§ **Text passage**:
•••••

I have not completely read / understood your situation, so forgive me 
for jumping in.

I don't know much about tap0 device so maybe you can eligthen me.  But 
from what I can see you can setup a NETWORK on a tapX interface and the 
kernel will route all traffic to the interface as-if its a hardware 
device, except its not, its a software device that passes packets 
between userspace and the kernel interface through the use of a file 
descriptor / socket, created by opening a device like file.

I use the word NETWORK since it behaves like a normal interface, that is 
you give it an IP address that represents the kernels interface facing 
the userspace software/virtual network.  Therefore you should have setup 
the interface with a netmask to allow other IPs to exist on that 
network, it is those IPs that your application program should assume and 
use.

To do this means the tap0 interface is configured along the lines of 
192.168.1.8/30, using a netmask of 255.255.255.252, using 192.168.1.9 as 
the kernel interface IP, 192.168.1.10 as your applications IP.   Then 
run your "ping -I tap0" again.

•••••

§ **Entries shown**:

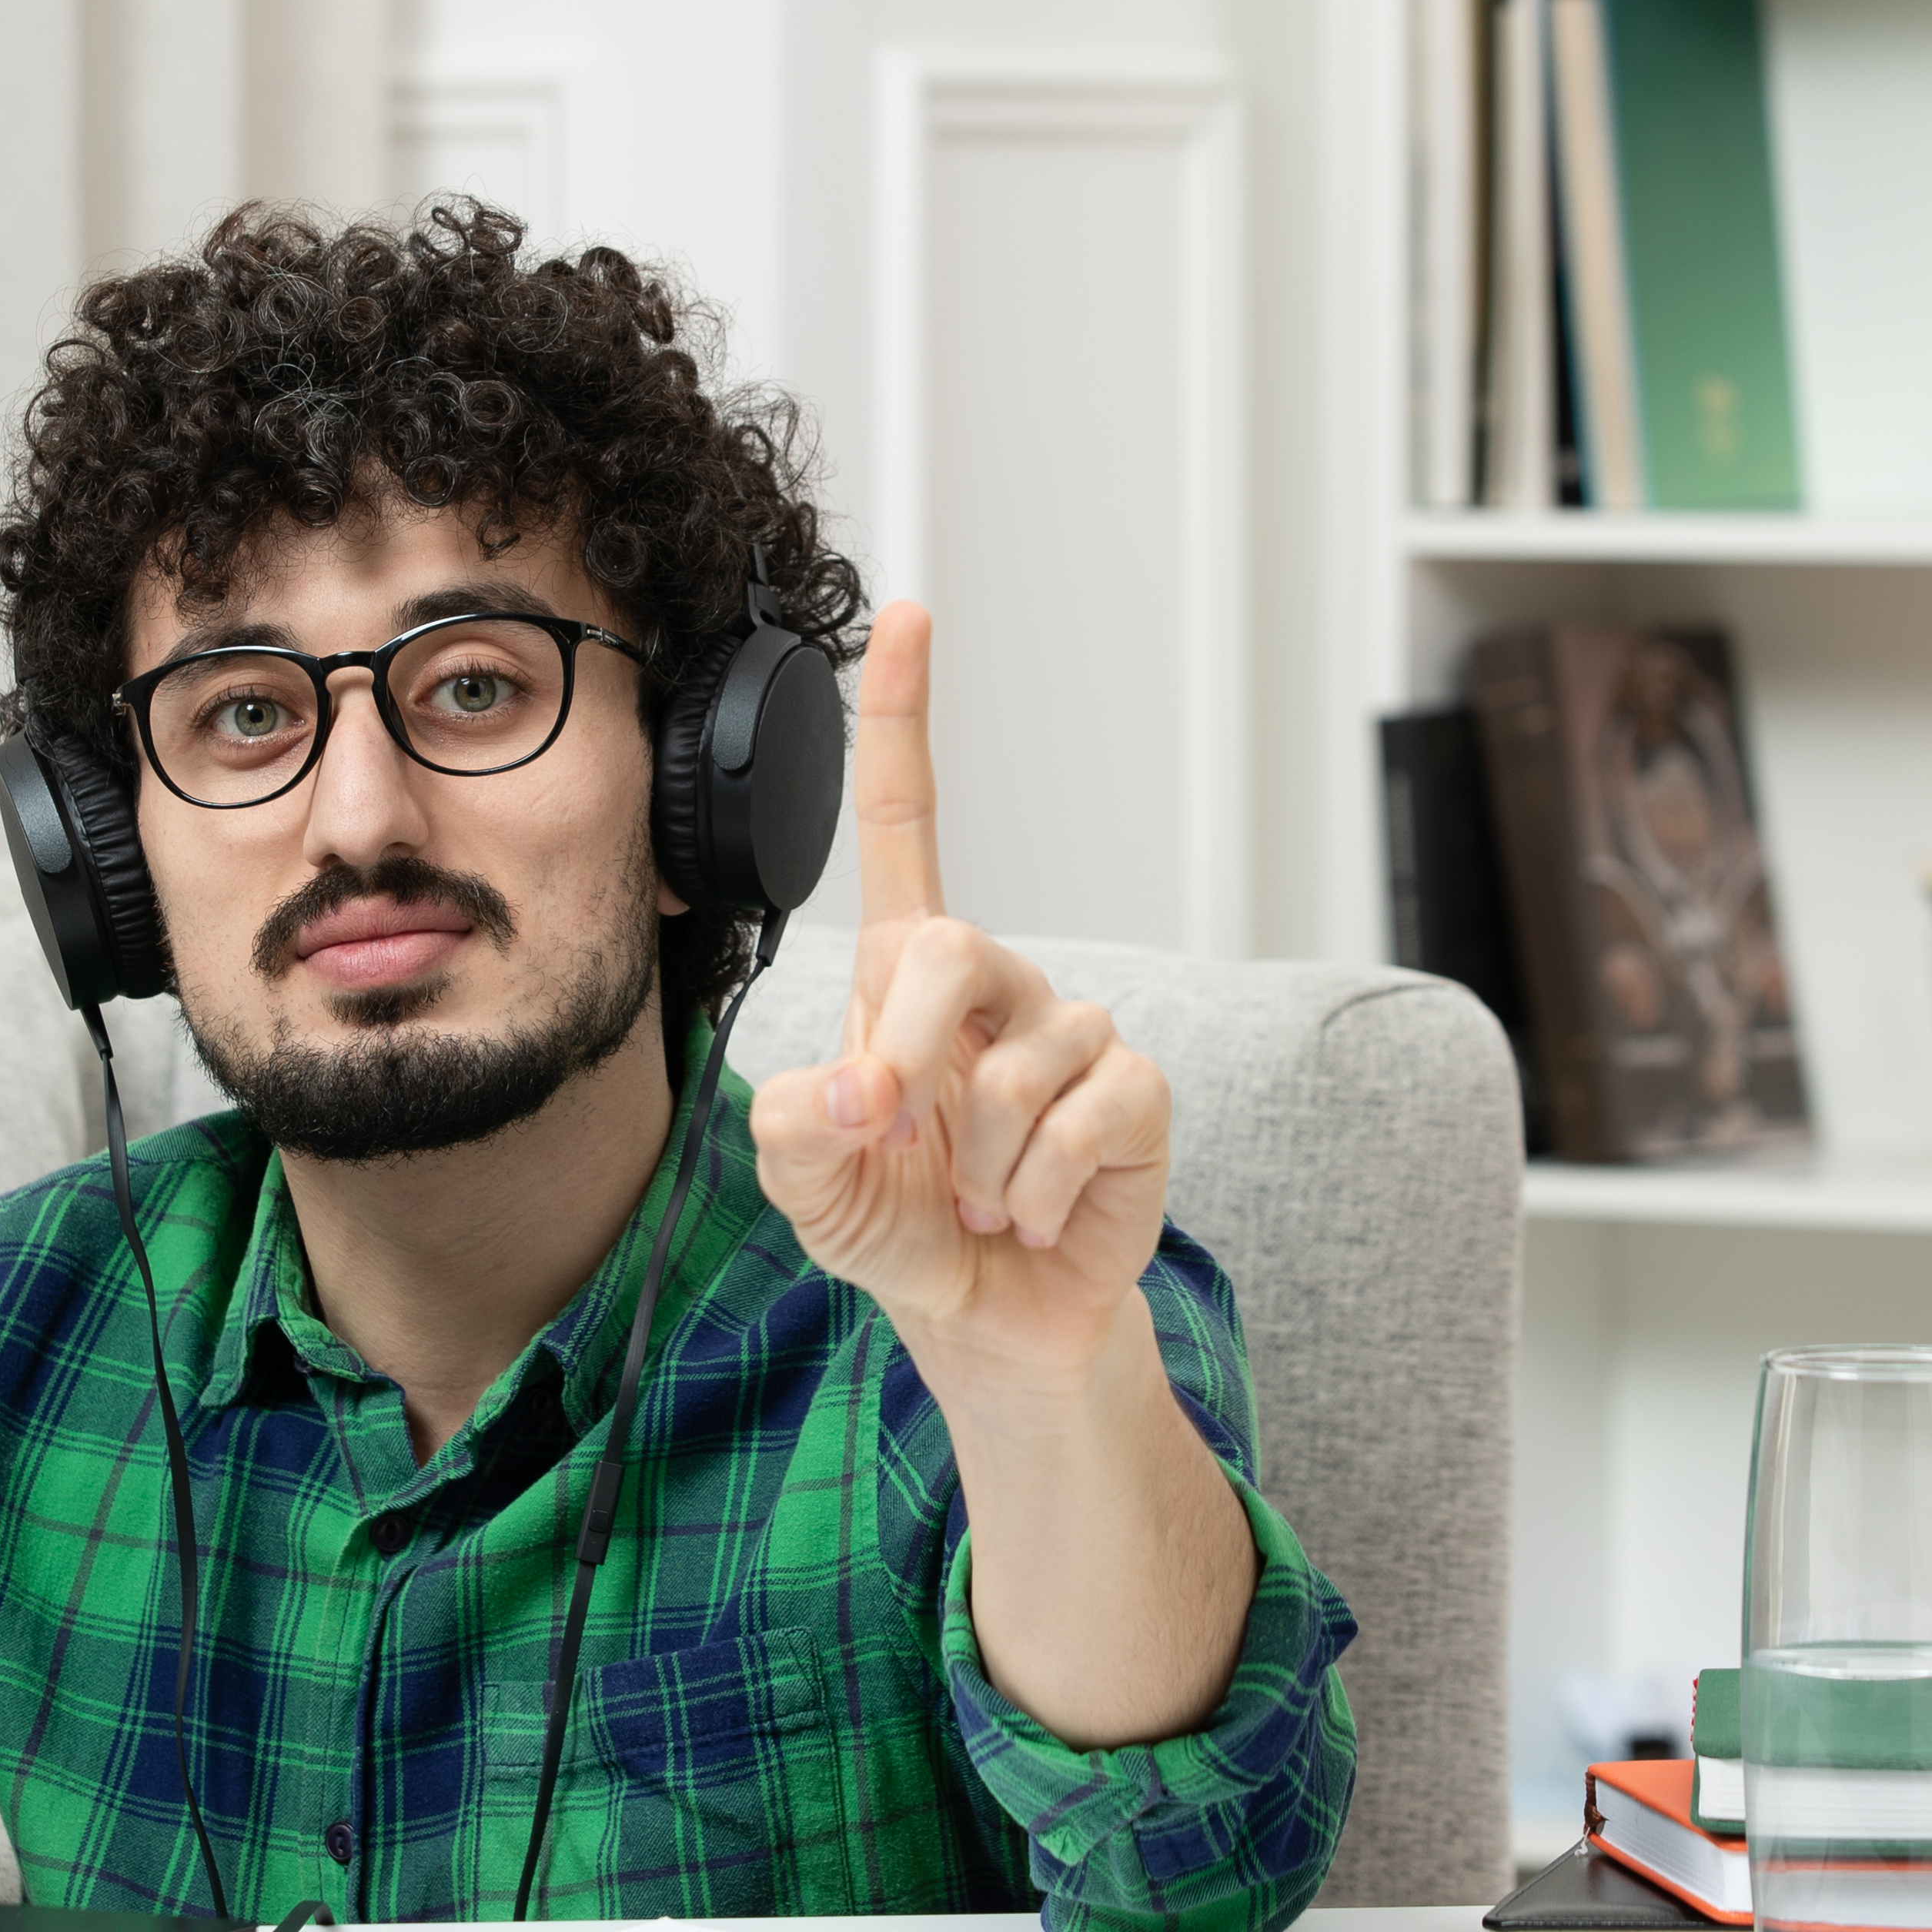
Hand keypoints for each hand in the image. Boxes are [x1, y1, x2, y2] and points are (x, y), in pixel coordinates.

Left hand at [749, 603, 1174, 1388]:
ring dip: (974, 1166)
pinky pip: (1078, 1124)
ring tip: (980, 1199)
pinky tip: (1035, 1213)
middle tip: (894, 1138)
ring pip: (1009, 1071)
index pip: (907, 817)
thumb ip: (795, 1127)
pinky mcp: (1136, 1093)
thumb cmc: (899, 1223)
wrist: (987, 1316)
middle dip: (908, 1055)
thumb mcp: (808, 1180)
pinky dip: (1036, 1195)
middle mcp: (997, 982)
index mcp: (910, 971)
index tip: (905, 615)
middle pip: (951, 949)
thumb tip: (855, 1090)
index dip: (904, 717)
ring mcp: (1074, 1032)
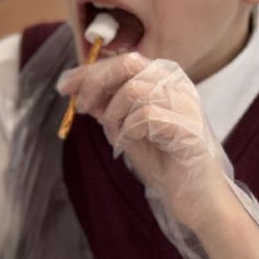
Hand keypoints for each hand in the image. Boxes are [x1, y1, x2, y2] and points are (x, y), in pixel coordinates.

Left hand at [58, 53, 258, 258]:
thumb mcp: (127, 128)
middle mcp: (178, 85)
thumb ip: (109, 106)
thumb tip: (80, 88)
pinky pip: (145, 116)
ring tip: (118, 135)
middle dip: (95, 84)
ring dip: (114, 114)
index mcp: (164, 80)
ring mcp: (186, 104)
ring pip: (134, 90)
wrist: (194, 196)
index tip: (63, 85)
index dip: (88, 71)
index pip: (123, 62)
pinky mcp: (188, 126)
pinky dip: (129, 131)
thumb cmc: (163, 161)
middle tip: (81, 107)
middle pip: (128, 65)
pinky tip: (132, 143)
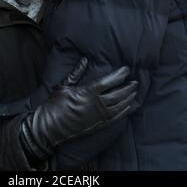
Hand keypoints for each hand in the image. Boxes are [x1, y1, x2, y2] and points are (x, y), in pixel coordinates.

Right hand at [20, 58, 136, 164]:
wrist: (50, 127)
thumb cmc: (55, 105)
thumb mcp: (64, 85)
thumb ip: (76, 72)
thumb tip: (84, 60)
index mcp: (88, 92)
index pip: (109, 81)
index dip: (120, 75)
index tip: (127, 69)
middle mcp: (97, 104)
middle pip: (118, 94)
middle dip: (128, 87)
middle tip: (135, 81)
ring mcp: (99, 116)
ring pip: (119, 106)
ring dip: (128, 98)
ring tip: (134, 91)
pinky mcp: (98, 125)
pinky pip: (116, 118)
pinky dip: (124, 111)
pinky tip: (129, 106)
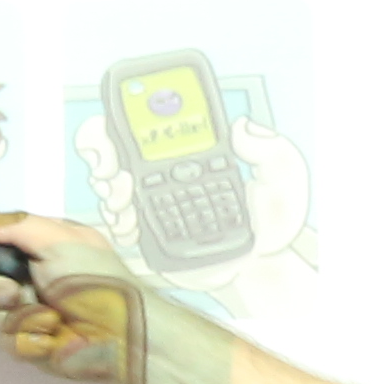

•••••

§ **Assignment**: Can you carry on the post about setting up the tap0 interface from its last sentence? The lines above were taken from a separate source.

§ **Task output**:
Now if on the other hand you are wanting to sniff all traffic to a 
particular IP address from your ethernet segment, but not have the 
kernel stack treat the packets as local, then down all the tapX 
interfaces, then checkout AF_RAW, NETLINK, whatever the current scheme 
is for injecting / sniffing packets and setup a proxy ARP addresses of 
the IPs you want to assume on the LAN.  However if the box this is all 
hosted on has a lot of other traffic destined for the kernel stack you 
will have to receive, filter, discard all those packets through into 
userspace.  Maybe socket filters can help in the kernel, but the point 
is the tapX interfaces when used as a NETWORK would be a better solution.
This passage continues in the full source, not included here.